Any provision of these Terms and Conditions held by a court to be enforceable shall be deemed severable from the rest which shall remain valid and binding.

Without prejudice to other remedies and accrued rights RSV shall have the right forthwith to terminate the contract and claim of any resulting losses of expenses if the Customer commits a breach of this or any other contract with RSV and fails to remedy the breach within a reasonable time of a written notice to do so.

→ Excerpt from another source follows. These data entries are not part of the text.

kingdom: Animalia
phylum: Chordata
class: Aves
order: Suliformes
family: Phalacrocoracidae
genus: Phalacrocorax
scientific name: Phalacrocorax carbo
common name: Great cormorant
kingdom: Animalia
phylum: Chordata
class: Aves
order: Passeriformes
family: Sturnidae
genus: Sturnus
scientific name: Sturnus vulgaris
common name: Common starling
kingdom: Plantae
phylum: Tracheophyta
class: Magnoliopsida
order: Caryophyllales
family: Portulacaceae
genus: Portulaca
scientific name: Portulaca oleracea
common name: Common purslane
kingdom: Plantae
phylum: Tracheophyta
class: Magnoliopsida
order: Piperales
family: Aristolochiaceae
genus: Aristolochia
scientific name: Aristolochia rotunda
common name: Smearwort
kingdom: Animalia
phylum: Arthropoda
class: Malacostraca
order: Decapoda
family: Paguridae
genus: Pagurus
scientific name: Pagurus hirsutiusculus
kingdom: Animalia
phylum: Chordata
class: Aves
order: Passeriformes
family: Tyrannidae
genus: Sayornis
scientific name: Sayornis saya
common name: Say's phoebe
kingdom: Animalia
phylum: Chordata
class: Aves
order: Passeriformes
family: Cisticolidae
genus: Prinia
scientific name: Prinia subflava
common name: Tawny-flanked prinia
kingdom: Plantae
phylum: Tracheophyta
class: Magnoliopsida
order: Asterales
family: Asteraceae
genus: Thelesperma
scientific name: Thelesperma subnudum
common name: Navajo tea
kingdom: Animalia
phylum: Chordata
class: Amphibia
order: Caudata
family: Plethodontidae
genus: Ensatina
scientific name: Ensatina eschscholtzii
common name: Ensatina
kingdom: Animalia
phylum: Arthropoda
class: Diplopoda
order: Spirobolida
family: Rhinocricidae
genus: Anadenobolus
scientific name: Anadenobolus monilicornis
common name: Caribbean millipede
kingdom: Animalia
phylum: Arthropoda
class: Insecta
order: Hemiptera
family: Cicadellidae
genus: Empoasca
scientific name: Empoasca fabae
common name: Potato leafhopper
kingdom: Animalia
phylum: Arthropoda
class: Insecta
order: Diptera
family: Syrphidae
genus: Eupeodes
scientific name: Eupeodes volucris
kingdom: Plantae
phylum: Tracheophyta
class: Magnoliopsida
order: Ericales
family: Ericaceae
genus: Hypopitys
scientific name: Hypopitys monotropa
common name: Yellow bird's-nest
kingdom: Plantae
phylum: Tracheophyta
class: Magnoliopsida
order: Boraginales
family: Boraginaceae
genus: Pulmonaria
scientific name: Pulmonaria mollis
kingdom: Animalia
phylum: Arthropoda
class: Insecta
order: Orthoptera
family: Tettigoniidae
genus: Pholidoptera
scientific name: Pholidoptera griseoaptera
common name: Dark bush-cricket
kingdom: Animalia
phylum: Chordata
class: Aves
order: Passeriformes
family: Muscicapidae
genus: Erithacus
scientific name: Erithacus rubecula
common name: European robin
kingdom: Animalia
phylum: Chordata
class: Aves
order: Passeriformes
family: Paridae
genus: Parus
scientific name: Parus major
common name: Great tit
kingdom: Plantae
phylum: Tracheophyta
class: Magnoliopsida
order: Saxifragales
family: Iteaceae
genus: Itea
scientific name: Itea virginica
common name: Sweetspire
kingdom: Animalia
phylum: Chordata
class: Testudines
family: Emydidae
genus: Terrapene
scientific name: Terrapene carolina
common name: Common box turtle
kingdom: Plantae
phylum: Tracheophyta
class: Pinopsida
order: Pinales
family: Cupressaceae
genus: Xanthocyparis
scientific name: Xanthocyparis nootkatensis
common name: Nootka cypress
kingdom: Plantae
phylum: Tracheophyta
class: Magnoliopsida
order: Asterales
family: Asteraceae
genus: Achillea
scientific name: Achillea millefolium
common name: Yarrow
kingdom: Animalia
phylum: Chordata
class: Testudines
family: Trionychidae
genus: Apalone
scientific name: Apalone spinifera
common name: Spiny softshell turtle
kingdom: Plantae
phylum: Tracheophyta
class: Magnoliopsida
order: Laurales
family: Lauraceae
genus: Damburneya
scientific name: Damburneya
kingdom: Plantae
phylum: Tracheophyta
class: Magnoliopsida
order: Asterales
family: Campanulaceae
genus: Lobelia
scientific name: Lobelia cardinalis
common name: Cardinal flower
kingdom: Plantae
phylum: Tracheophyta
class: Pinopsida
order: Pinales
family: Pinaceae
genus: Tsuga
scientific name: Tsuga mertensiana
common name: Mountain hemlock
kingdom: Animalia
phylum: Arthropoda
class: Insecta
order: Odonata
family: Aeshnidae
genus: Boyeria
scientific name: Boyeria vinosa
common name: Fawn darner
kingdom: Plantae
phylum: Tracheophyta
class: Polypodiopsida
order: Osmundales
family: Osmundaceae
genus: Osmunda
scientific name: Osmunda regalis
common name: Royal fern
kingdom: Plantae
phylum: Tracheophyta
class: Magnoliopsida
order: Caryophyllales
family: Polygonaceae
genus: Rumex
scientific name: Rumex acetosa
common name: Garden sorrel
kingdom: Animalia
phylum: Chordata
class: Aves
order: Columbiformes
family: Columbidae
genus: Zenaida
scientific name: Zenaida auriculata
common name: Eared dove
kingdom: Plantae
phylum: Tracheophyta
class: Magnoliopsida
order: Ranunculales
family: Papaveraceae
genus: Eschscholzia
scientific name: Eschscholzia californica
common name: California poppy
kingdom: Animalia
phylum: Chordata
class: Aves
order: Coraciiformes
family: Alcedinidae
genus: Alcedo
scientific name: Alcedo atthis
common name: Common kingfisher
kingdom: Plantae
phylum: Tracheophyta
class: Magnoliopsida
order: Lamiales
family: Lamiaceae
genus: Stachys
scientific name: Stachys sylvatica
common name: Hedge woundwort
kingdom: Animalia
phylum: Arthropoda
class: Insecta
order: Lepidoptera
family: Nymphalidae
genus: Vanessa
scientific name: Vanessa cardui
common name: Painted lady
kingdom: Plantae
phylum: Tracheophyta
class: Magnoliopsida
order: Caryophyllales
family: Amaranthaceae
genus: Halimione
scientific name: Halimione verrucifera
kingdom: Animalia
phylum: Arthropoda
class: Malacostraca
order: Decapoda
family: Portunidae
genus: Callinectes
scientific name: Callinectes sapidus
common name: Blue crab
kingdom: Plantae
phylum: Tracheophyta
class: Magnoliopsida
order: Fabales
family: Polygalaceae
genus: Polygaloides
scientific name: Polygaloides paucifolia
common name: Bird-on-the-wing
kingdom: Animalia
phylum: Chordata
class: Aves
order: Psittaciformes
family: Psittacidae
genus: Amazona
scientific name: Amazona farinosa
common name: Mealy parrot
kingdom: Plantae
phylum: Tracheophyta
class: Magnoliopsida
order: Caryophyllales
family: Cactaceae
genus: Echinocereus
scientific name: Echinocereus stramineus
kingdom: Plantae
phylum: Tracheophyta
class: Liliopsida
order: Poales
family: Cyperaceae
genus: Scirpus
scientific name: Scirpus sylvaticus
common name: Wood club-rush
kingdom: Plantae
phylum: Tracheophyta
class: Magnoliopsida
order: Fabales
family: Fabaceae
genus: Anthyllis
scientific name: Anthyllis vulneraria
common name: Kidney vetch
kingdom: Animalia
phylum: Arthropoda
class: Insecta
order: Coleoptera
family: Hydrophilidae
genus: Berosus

If the performance of the contract or any obligation under it is prevented, restricted or interfered with by reason or circumstances beyond the reasonable control of the party obliged to perform it, the party shall be excused from performance to the extent of the prevention restriction or interference but the party so affected shall use its best endeavours to avoid or remove such causes or non-performance and shall continue performance under the contract with the utmost despatch whenever such causes are removed or diminished.


  1. These Terms and Conditions are the entire agreement between RSV and the Customer relating to the subject matter of such documents and supersede all other agreements, understandings, representations or warranties written or oral.
  2. The Customer agrees that it will have no remedy in respect of any untruestatement made to it on which it relied in entering into these Conditions of Sale (other than an untruestatement made fraudulently).

All contracts to which these Terms and Conditions apply shall be construed and applied in accordance with the law of England and the English Courts shall have sole jurisdiction in any dispute relating hereto.